#### [THE RECORDS]
####################
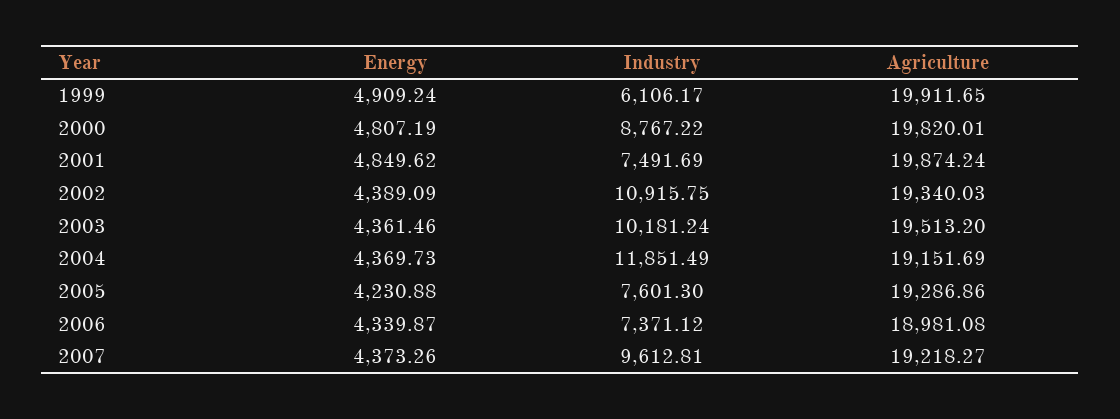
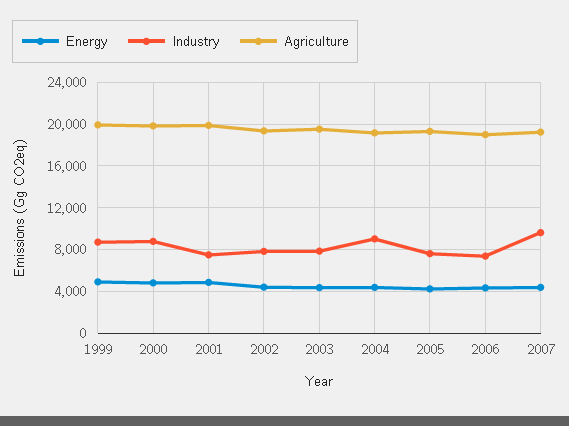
  {
    "Energy": {
      "1999": 4909.24,
      "2000": 4807.19,
      "2001": 4849.62,
      "2002": 4389.09,
      "2003": 4361.46,
      "2004": 4369.73,
      "2005": 4230.88,
      "2006": 4339.87,
      "2007": 4373.26
    },
    "Industry": {
-     "1999": 6106.17,
+     "1999": 9000,
      "2000": 8767.22,
      "2001": 7491.69,
-     "2002": 10915.75,
+     "2002": 8000,
-     "2003": 10181.24,
+     "2003": 8000,
-     "2004": 11851.49,
+     "2004": 9000,
      "2005": 7601.3,
      "2006": 7371.12,
      "2007": 9612.81
    },
    "Agriculture": {
      "1999": 19911.65,
      "2000": 19820.01,
      "2001": 19874.24,
      "2002": 19340.03,
      "2003": 19513.2,
      "2004": 19151.69,
      "2005": 19286.86,
      "2006": 18981.08,
      "2007": 19218.27
    }
  }

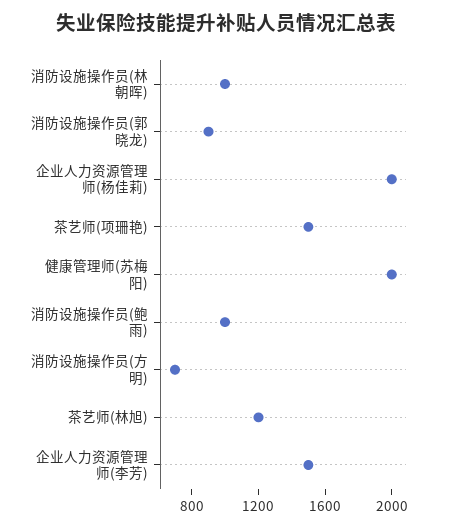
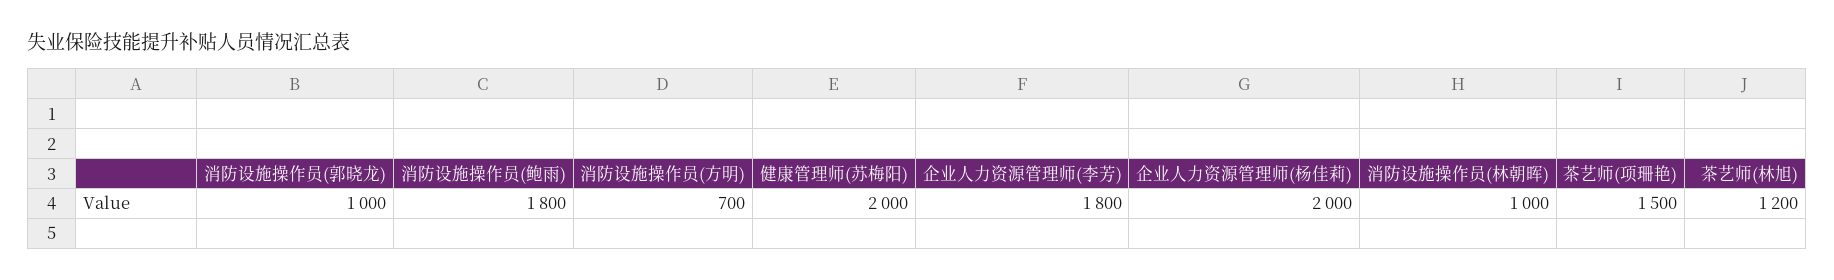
  {
    "消防设施操作员(林朝晖)": 1000,
-   "消防设施操作员(郭晓龙)": 900,
+   "消防设施操作员(郭晓龙)": 1000,
    "企业人力资源管理师(杨佳莉)": 2000,
    "茶艺师(项珊艳)": 1500,
    "健康管理师(苏梅阳)": 2000,
-   "消防设施操作员(鲍雨)": 1000,
+   "消防设施操作员(鲍雨)": 1800,
    "消防设施操作员(方明)": 700,
    "茶艺师(林旭)": 1200,
-   "企业人力资源管理师(李芳)": 1500
+   "企业人力资源管理师(李芳)": 1800
  }

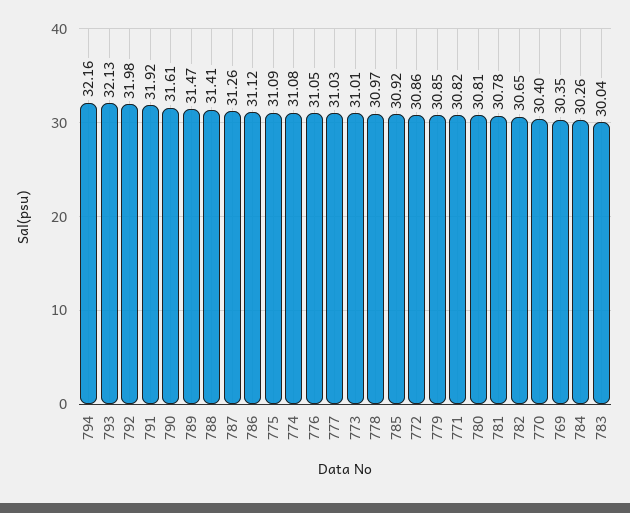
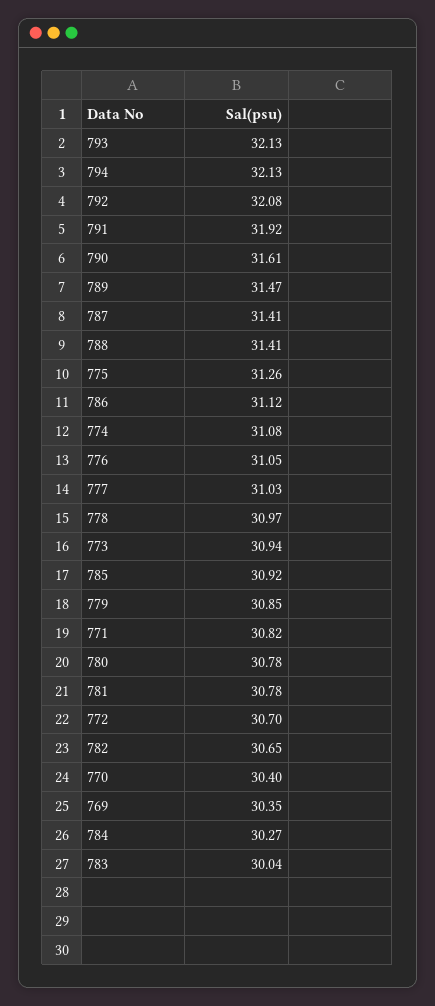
  {
-   "794": 32.16,
+   "794": 32.13,
    "793": 32.13,
-   "792": 31.98,
+   "792": 32.08,
    "791": 31.92,
    "790": 31.61,
    "789": 31.47,
    "788": 31.41,
-   "787": 31.26,
+   "787": 31.41,
    "786": 31.12,
-   "775": 31.09,
+   "775": 31.26,
    "774": 31.08,
    "776": 31.05,
    "777": 31.03,
-   "773": 31.01,
+   "773": 30.94,
    "778": 30.97,
    "785": 30.92,
-   "772": 30.86,
+   "772": 30.7,
    "779": 30.85,
    "771": 30.82,
-   "780": 30.81,
+   "780": 30.78,
    "781": 30.78,
    "782": 30.65,
    "770": 30.4,
    "769": 30.35,
-   "784": 30.26,
+   "784": 30.27,
    "783": 30.04
  }

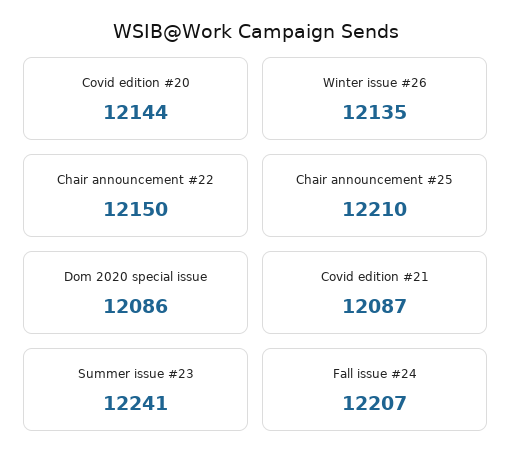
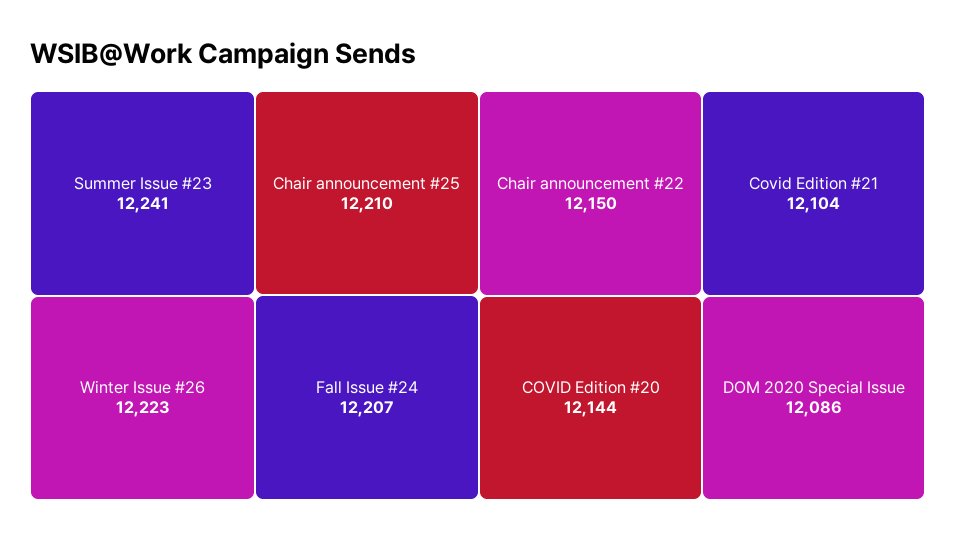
  {
    "Covid edition #20": 12144,
-   "Winter issue #26": 12135,
+   "Winter issue #26": 12223,
    "Chair announcement #22": 12150,
    "Chair announcement #25": 12210,
    "Dom 2020 special issue": 12086,
-   "Covid edition #21": 12087,
+   "Covid edition #21": 12104,
    "Summer issue #23": 12241,
    "Fall issue #24": 12207
  }

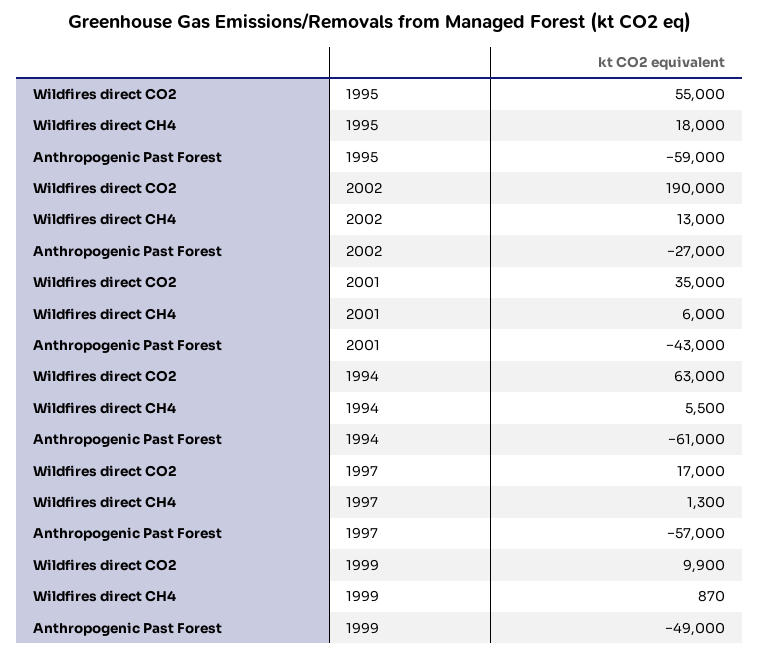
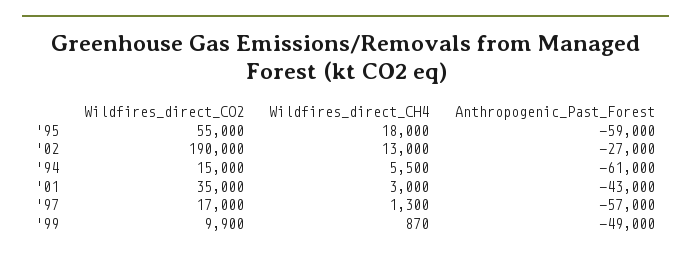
  {
    "Wildfires direct CO2": {
      "1995": 55000,
      "2002": 190000,
      "2001": 35000,
-     "1994": 63000,
+     "1994": 15000,
      "1997": 17000,
      "1999": 9900
    },
    "Wildfires direct CH4": {
      "1995": 18000,
      "2002": 13000,
-     "2001": 6000,
+     "2001": 3000,
      "1994": 5500,
      "1997": 1300,
      "1999": 870
    },
    "Anthropogenic Past Forest": {
      "1995": -59000,
      "2002": -27000,
      "2001": -43000,
      "1994": -61000,
      "1997": -57000,
      "1999": -49000
    }
  }

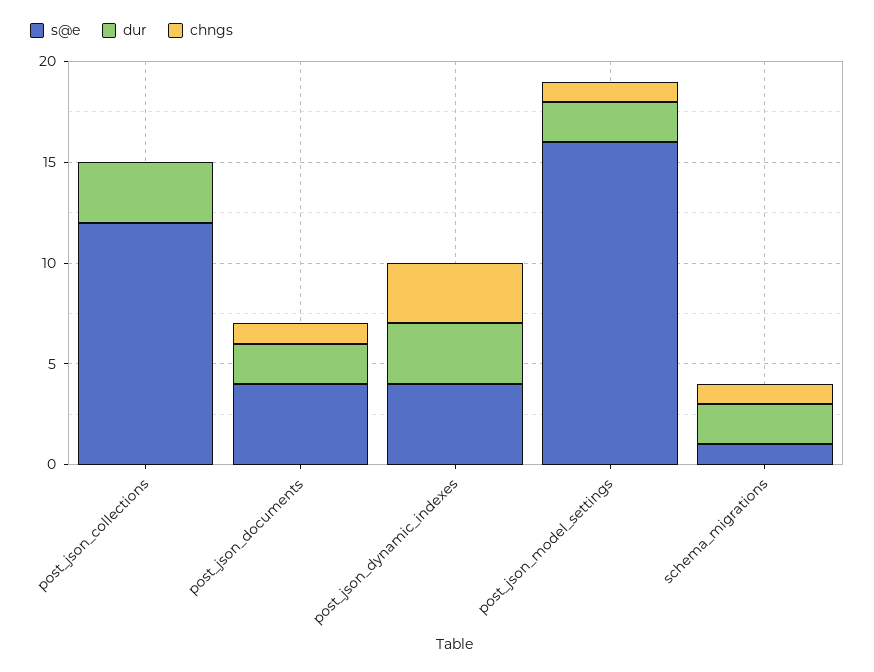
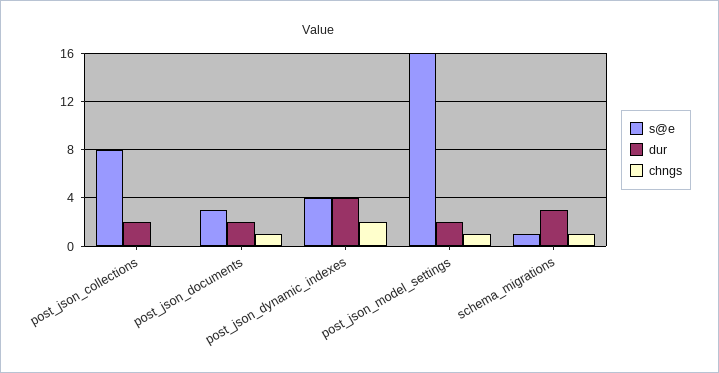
  {
    "s@e": {
-     "post_json_collections": 12,
+     "post_json_collections": 8,
-     "post_json_documents": 4,
+     "post_json_documents": 3,
      "post_json_dynamic_indexes": 4,
      "post_json_model_settings": 16,
      "schema_migrations": 1
    },
    "dur": {
-     "post_json_collections": 3,
+     "post_json_collections": 2,
      "post_json_documents": 2,
-     "post_json_dynamic_indexes": 3,
+     "post_json_dynamic_indexes": 4,
      "post_json_model_settings": 2,
-     "schema_migrations": 2
+     "schema_migrations": 3
    },
    "chngs": {
      "post_json_collections": 0,
      "post_json_documents": 1,
-     "post_json_dynamic_indexes": 3,
+     "post_json_dynamic_indexes": 2,
      "post_json_model_settings": 1,
      "schema_migrations": 1
    }
  }

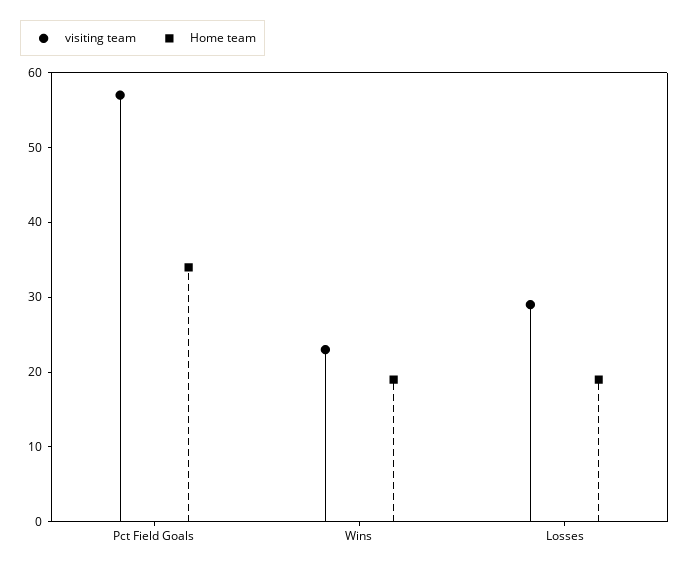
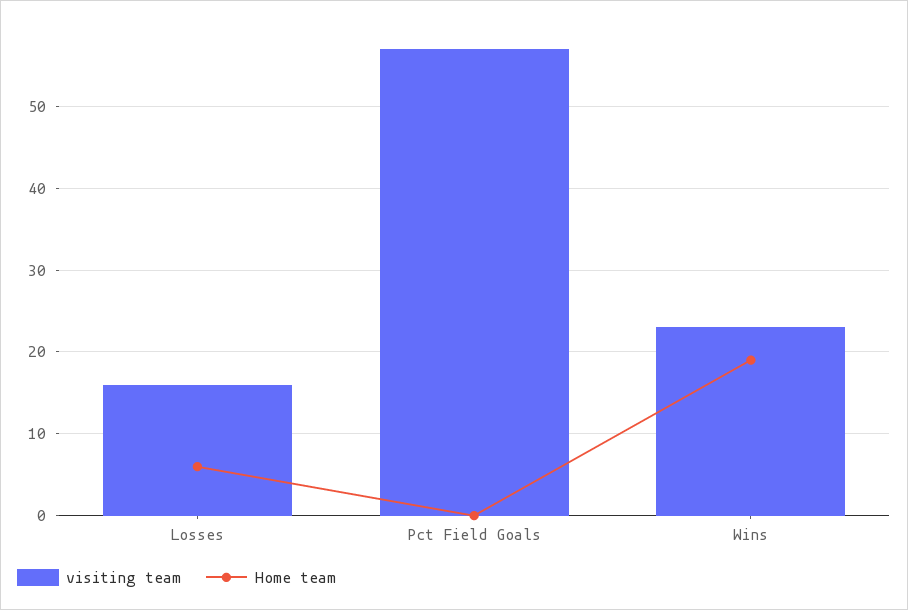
  {
    "visiting team": {
      "Pct Field Goals": 57,
      "Wins": 23,
-     "Losses": 30
+     "Losses": 16
    },
    "Home team": {
-     "Pct Field Goals": 35,
+     "Pct Field Goals": 0,
      "Wins": 19,
-     "Losses": 20
+     "Losses": 6
    }
  }

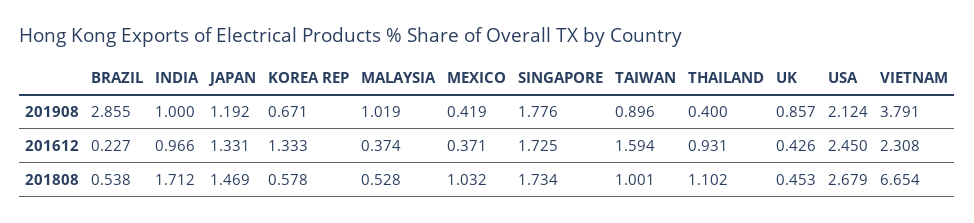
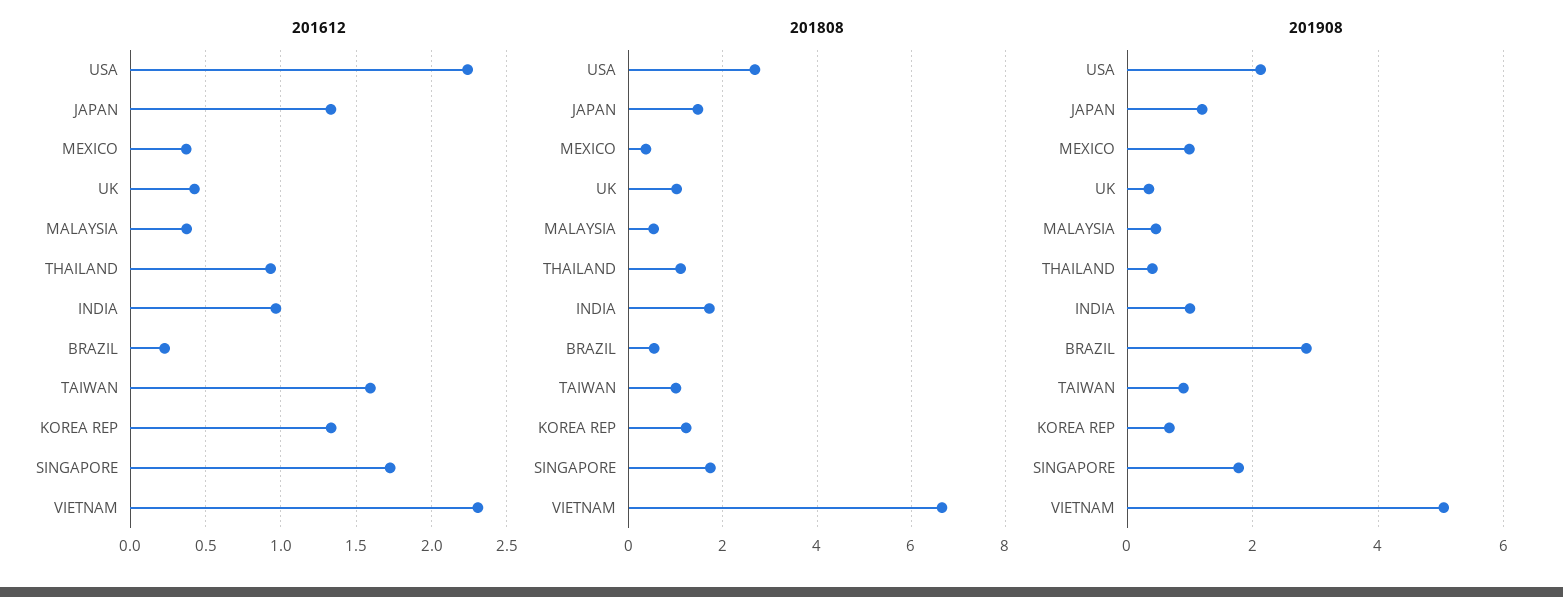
  {
    "201908": {
      "BRAZIL": 2.855,
      "INDIA": 1,
      "JAPAN": 1.192,
      "KOREA REP": 0.671,
-     "MALAYSIA": 1.019,
+     "MALAYSIA": 0.4,
-     "MEXICO": 0.419,
+     "MEXICO": 1,
      "SINGAPORE": 1.776,
      "TAIWAN": 0.896,
      "THAILAND": 0.4,
-     "UK": 0.857,
+     "UK": 0.4,
      "USA": 2.124,
-     "VIETNAM": 3.791
+     "VIETNAM": 5
    },
    "201612": {
      "BRAZIL": 0.227,
      "INDIA": 0.966,
      "JAPAN": 1.331,
      "KOREA REP": 1.333,
      "MALAYSIA": 0.374,
      "MEXICO": 0.371,
      "SINGAPORE": 1.725,
      "TAIWAN": 1.594,
      "THAILAND": 0.931,
      "UK": 0.426,
-     "USA": 2.45,
+     "USA": 2.25,
      "VIETNAM": 2.308
    },
    "201808": {
      "BRAZIL": 0.538,
      "INDIA": 1.712,
      "JAPAN": 1.469,
-     "KOREA REP": 0.578,
+     "KOREA REP": 1.2,
      "MALAYSIA": 0.528,
-     "MEXICO": 1.032,
+     "MEXICO": 0.4,
      "SINGAPORE": 1.734,
      "TAIWAN": 1.001,
      "THAILAND": 1.102,
-     "UK": 0.453,
+     "UK": 1,
      "USA": 2.679,
      "VIETNAM": 6.654
    }
  }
####################
#### [WORK ITEM]
From the listing, copy every line where the string "Goals" appears.

#### [RESPONSE]
      "Pct Field Goals": 57,
-     "Pct Field Goals": 35,
+     "Pct Field Goals": 0,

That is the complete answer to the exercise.